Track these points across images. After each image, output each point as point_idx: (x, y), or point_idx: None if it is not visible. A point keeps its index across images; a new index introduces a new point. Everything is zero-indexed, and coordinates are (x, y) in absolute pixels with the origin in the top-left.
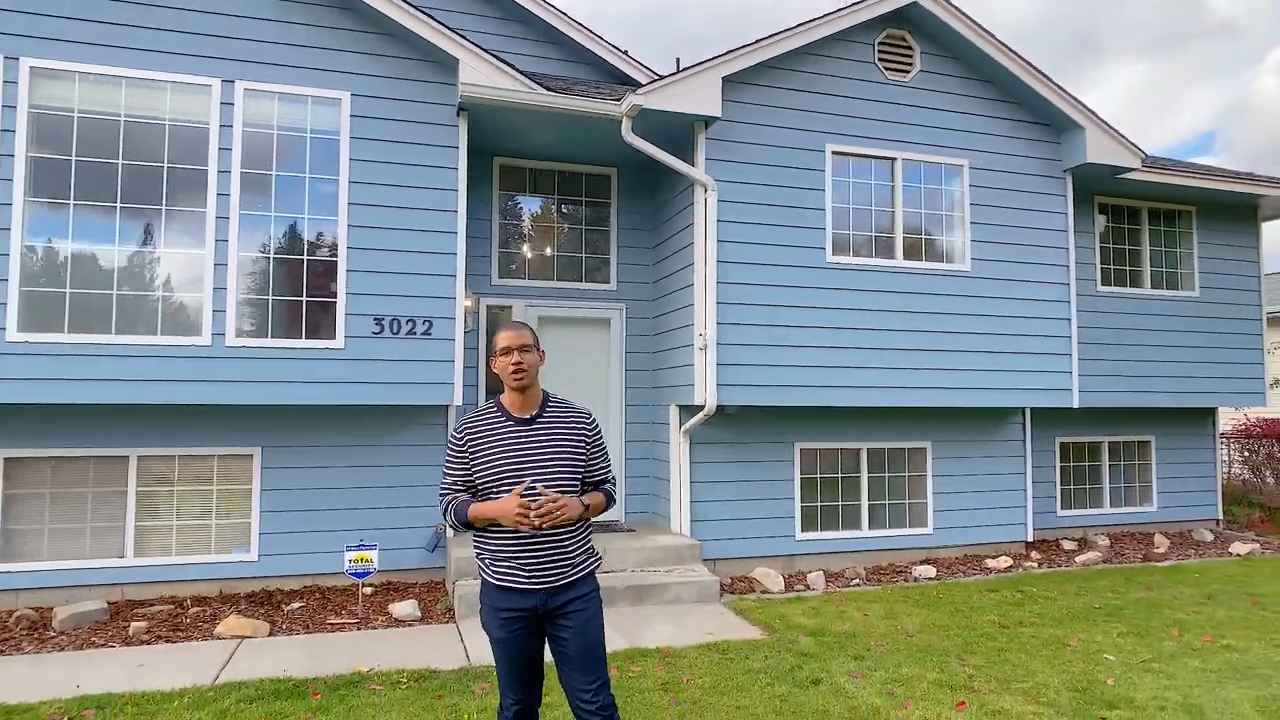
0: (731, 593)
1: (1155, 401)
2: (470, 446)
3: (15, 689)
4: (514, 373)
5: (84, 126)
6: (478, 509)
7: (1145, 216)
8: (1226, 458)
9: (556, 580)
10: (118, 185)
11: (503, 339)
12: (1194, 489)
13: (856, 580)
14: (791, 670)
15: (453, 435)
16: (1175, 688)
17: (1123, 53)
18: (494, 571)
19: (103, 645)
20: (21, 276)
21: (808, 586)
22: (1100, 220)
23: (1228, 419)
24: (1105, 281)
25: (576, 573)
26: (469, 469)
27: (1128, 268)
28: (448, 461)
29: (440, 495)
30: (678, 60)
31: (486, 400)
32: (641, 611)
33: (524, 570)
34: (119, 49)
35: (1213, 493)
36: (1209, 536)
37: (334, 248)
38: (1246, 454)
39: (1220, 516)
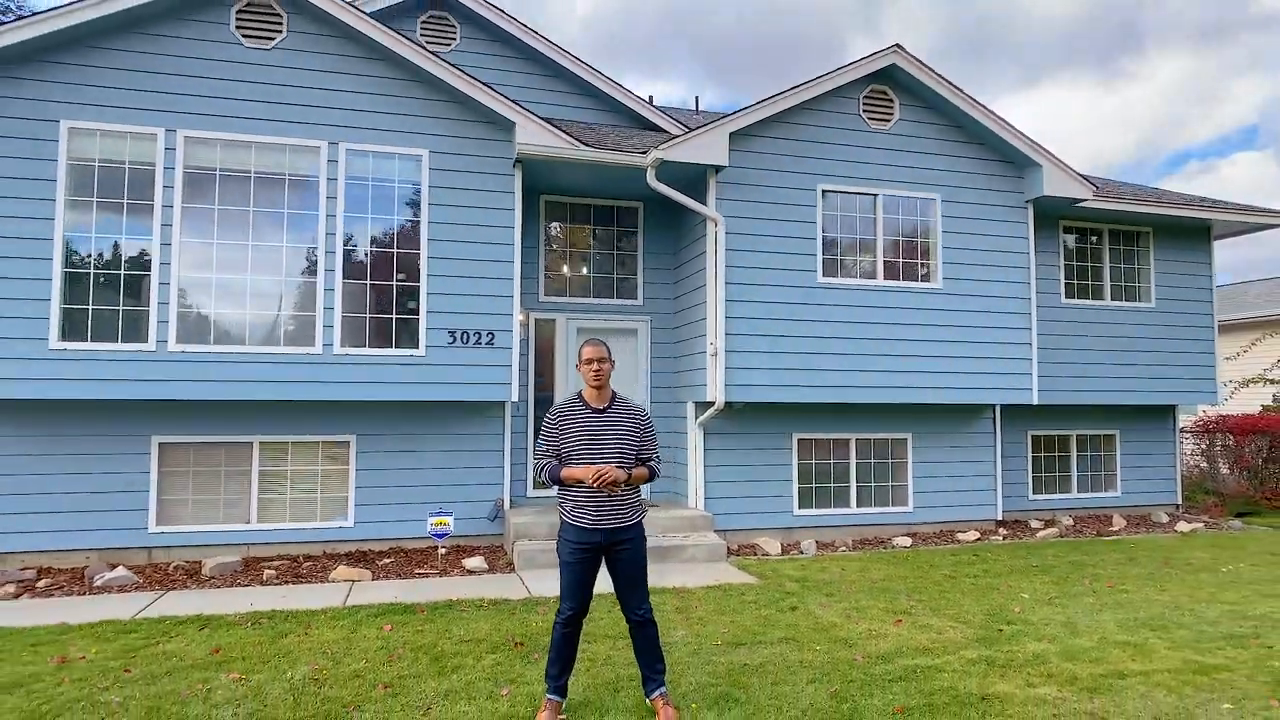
+ + + +
* EXERCISE INSTRUCTIONS
For this task, give the full listing again verbatim and keep out every picture.

* ANSWER SPACE
Track these points across images. After each image, output each point as point_idx: (x, y), or point_idx: None if it is not visible. A point keeps its index across images; a new index introduces a new point. Everything is zero-indexed, and coordinates are (x, y) in absolute pixels with the origin in the top-left.
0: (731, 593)
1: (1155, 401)
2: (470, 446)
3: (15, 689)
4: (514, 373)
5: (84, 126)
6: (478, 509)
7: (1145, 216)
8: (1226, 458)
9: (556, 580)
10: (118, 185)
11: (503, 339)
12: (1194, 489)
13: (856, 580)
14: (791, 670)
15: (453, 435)
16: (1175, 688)
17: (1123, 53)
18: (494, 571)
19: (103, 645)
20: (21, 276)
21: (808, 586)
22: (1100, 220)
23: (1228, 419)
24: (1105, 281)
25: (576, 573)
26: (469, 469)
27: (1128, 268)
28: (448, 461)
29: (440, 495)
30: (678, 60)
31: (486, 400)
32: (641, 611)
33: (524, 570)
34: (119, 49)
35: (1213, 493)
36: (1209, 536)
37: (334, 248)
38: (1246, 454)
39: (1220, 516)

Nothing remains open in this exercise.